I have put together several strategies for my own care and from my community of survivor friends that have helped significantly:

  1. If you have scanxiety or fear regarding receiving information related to your medical tests, try to avoid scheduling scans, bloodwork, or any type of testing on a Friday. The weekend will hold things up, and it’s harder to get a hold of your care team over the weekend if you need to communicate. 
  2. Request that your care providers do not release medical results in patient-facing health portals without calling first, or setting up a visit to discuss your medical data. This will allow you the benefit of being able to ask questions and understand your health information with the guidance of your medical team. 
  3. If physically being in the doctor’s office gives you anxiety or fear, ask your care team what visits might be possible to do virtually. There are ways to monitor things like blood pressure and other vitals from home, and it might not be necessary to get your medical care in person for each and every visit. 
  4. Get in the habit of asking your care team what the risks, benefits, and alternatives are to any medical decision. Being informed and confident in your ability to guide your own care can help with some of the feelings of lack of control that cancer can create. 
  5. If you find yourself experiencing symptoms of PTSD including excessive worry, flashbacks, nightmare, irritability or hyper-vigilance, it’s important to establish care with a mental health provider. Providers trained in acceptance and commitment therapy,  cognitive behavioral therapy, or who have experience with survivorship can be incredibly helpful. And even if you aren’t experiencing any of the above, I cannot emphasize enough the importance of mental health support. It’s been a game changer for me, and in my opinion, should be standard of care for cancer survivors. 

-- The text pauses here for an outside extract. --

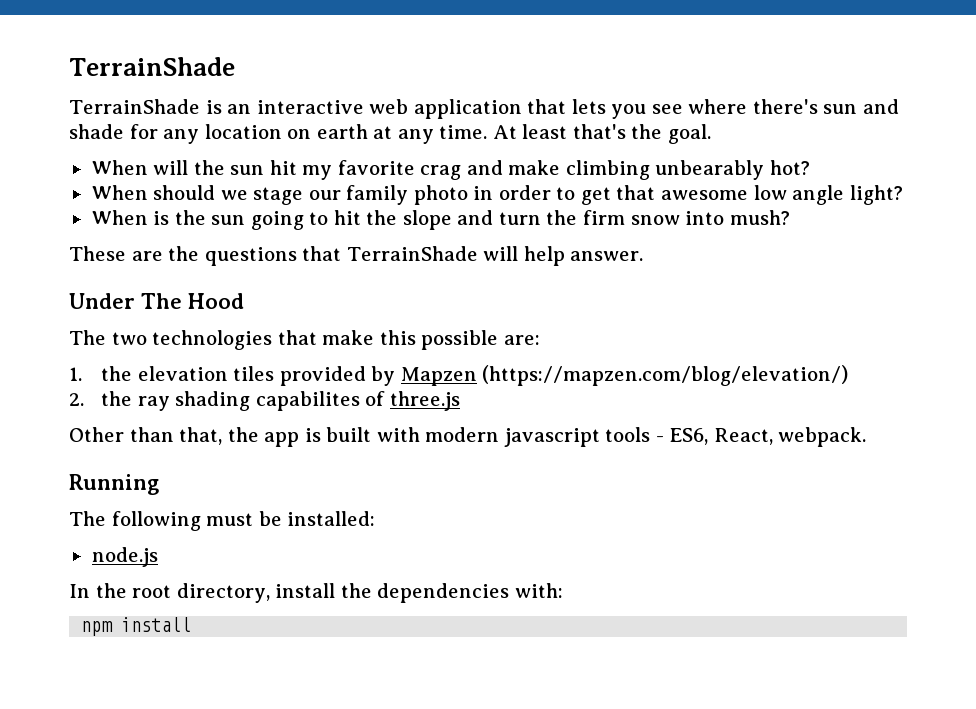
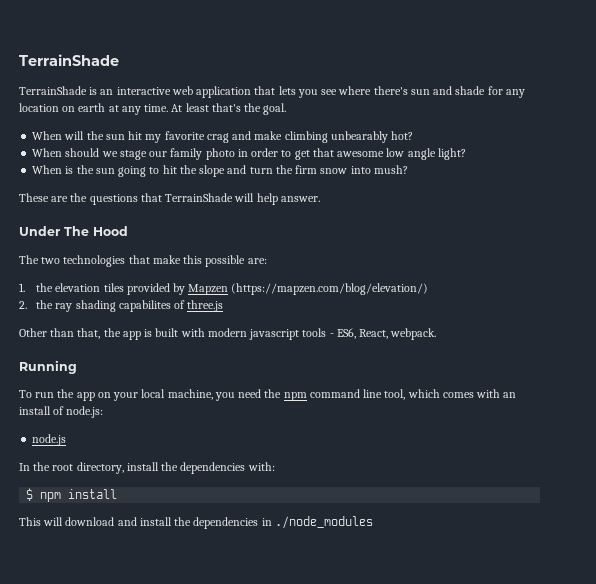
[69,511,376,531] The following must be installed: -> [19,389,517,401] [19,406,104,418] To run the app on your local machine, you need the npm command line tool, which comes with an install of node.js:
(563, 590) none -> [26,488,34,501] $
(192, 624) none -> [19,516,373,529] // This will download and install the dependencies in ./node_modules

  6. Figure out what coping skill or technique is most helpful for you when navigating stressful medical interactions. Some suggestions include breathing exercises (link to our box breathing), playing your favorite music, or meditating. Having this tool well developed and ready to deploy at any minute can help significantly with unpredictable moments of stress. 

Taken together, for many people the experience of getting diagnosed and treated for cancer is a medical trauma and should be recognized and treated like any other traumatic experience. And not just for survivors- this can also be the case for the people around you including family members, caregivers, and co-survivors. While some degree of fear or anxiety might persist, when it comes to our healthcare there are things we can do to interact in healthy, sustainable ways with our care teams and the medical system.  If there are strategies you have found helpful to reduce the stress and re-traumatization of your own medical care, as always, we’d love to hear them. While we can’t fix the entire model of healthcare delivery, we can figure out ways to get the care we need in ways that feel safe and sustainable to us as survivors.